Im Rahmen einer prospektiven Studie konnte gezeigt werden, dass sich mit der radialen Stoßwellentherapie bei konservativ austherapierten Patienten mit chronischem Fersenspornschmerz und Fasciitis plantaris der klinische Verlauf erfolgreich beeinflussen läßt.

Fragestellung

Ziel der Studie war es festzustellen, ob die radiale Stoßwellentherapie einen günstigen Einfluß auf den Krankheitsverlauf hat. Es soll der therapeutische Effekt quantifiziert werden und zur Planung eines Wirksamkeitsnachweises genutzt werden.

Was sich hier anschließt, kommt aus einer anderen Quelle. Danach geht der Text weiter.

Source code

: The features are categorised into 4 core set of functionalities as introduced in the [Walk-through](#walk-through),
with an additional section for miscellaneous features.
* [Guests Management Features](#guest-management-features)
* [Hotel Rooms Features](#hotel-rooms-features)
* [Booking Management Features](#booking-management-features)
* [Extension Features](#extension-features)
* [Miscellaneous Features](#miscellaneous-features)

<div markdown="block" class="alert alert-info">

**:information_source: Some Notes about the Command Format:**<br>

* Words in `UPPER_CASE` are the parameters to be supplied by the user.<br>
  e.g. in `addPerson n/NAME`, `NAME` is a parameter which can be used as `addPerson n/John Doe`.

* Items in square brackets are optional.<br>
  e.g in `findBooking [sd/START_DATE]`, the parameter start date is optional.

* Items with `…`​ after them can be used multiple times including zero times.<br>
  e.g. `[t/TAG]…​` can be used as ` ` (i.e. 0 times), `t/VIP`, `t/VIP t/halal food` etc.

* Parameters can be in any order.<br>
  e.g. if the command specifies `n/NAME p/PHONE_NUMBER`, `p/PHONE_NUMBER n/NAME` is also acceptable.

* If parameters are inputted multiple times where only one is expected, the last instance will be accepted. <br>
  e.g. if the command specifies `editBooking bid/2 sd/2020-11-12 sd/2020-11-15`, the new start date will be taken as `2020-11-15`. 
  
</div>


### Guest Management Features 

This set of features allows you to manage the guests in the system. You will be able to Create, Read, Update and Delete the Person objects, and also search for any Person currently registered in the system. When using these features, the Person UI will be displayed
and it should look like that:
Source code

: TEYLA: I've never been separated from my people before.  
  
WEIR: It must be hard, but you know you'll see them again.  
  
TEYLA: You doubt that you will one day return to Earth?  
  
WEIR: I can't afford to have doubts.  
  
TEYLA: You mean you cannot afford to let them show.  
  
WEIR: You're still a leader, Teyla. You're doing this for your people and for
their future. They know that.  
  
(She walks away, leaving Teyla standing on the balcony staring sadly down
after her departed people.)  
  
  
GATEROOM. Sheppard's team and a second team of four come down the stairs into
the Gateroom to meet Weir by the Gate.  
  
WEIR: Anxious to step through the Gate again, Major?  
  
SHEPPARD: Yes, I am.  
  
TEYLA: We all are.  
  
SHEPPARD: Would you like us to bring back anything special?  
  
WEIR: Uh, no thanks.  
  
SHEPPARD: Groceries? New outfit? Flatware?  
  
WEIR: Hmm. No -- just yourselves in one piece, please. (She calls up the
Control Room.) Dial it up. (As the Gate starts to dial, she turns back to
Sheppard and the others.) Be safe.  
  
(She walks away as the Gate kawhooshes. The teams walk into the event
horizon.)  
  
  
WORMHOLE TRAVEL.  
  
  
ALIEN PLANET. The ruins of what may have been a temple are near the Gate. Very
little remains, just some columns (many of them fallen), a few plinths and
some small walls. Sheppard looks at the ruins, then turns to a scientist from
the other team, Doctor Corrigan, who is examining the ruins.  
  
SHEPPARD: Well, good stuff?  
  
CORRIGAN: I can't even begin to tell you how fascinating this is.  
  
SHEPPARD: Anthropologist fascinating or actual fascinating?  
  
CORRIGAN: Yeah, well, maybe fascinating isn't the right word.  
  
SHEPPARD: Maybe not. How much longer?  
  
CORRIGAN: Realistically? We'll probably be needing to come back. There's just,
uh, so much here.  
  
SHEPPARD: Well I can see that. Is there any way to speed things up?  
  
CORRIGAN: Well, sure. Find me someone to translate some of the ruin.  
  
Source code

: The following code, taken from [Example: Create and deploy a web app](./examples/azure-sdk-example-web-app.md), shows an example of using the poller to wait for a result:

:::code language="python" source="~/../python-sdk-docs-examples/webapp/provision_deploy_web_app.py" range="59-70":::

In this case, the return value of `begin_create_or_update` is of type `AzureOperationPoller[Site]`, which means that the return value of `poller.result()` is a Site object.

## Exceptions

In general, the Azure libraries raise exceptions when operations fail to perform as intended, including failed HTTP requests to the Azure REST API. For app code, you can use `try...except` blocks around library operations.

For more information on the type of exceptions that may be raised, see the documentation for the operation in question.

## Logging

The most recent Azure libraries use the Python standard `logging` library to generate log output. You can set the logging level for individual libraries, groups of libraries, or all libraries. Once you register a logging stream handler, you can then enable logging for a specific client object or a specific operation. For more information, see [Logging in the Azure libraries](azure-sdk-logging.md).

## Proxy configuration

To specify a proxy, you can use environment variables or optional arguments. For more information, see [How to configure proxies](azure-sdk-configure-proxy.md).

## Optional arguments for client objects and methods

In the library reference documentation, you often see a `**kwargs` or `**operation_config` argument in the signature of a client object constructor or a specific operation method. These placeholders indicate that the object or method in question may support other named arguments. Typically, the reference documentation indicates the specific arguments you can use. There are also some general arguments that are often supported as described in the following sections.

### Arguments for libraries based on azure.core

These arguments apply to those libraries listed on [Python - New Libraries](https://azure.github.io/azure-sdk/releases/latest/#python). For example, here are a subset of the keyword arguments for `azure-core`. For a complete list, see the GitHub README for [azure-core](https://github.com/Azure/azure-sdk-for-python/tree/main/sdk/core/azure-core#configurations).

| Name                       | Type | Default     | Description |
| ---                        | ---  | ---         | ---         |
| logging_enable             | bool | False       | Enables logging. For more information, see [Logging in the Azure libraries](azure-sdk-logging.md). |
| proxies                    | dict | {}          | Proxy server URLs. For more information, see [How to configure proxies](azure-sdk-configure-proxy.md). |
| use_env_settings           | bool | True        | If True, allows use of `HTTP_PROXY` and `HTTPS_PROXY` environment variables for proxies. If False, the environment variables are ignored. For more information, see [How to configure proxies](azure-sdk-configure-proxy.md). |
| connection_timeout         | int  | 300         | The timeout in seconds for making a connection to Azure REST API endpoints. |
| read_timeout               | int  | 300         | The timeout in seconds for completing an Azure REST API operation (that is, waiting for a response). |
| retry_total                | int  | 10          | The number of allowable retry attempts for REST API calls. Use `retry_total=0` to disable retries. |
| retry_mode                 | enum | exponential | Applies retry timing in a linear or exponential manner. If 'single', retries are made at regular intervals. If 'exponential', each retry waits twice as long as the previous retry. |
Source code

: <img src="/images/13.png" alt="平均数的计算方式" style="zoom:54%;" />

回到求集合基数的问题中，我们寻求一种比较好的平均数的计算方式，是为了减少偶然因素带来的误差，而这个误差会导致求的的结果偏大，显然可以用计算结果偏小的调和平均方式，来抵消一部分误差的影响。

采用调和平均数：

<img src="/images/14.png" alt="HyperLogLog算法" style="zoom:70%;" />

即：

Patienten, Material, Methode

Bei 78 Patienten mit 94 behandelnden Fersen wurde nach erfolgloser konservativer Therapie die Indikation zur Stoßwellentherapie gestellt. Die Behandlung erfolgte ausnahmslos ambulant, es wurden im Mittel 2,6 Behandlungen durchgeführt. Eine Lokalanästhesie war in keinem Fall erforderlich. Nachuntersuchungen wurden in Abständen von 6 und 12 Wochen und 6 und 12 Monaten durchgeführt. Zur Evaluation des Erfolges wurden die visuelle analoge Skala (VAS) für den Anlauf- und Aktivitätsschmerz und der Roles- and Maudsley-Score verwendet.

Ergebnisse

Die subjektive Schmerzbeurteilung auf der VAS zeigte beim Anlaufschmerz eine durchschnittliche Verbesserung um 4,89 Punkte und beim Aktivitätsschmerz um 5,61 Punkte nach einem Jahr im Vergleich zur Baseline-Untersuchung. Analog war die Veränderung auf dem Roles- and Maudsley-Score. Hier wurden 100% der Patienten vor rESWT als befriedigend/schlecht befundet, nach rESWT zeigte sich eine Reduktion dieses Anteils auf 17,9%. 82,1% konnten als sehr gut/gut beurteilt werden.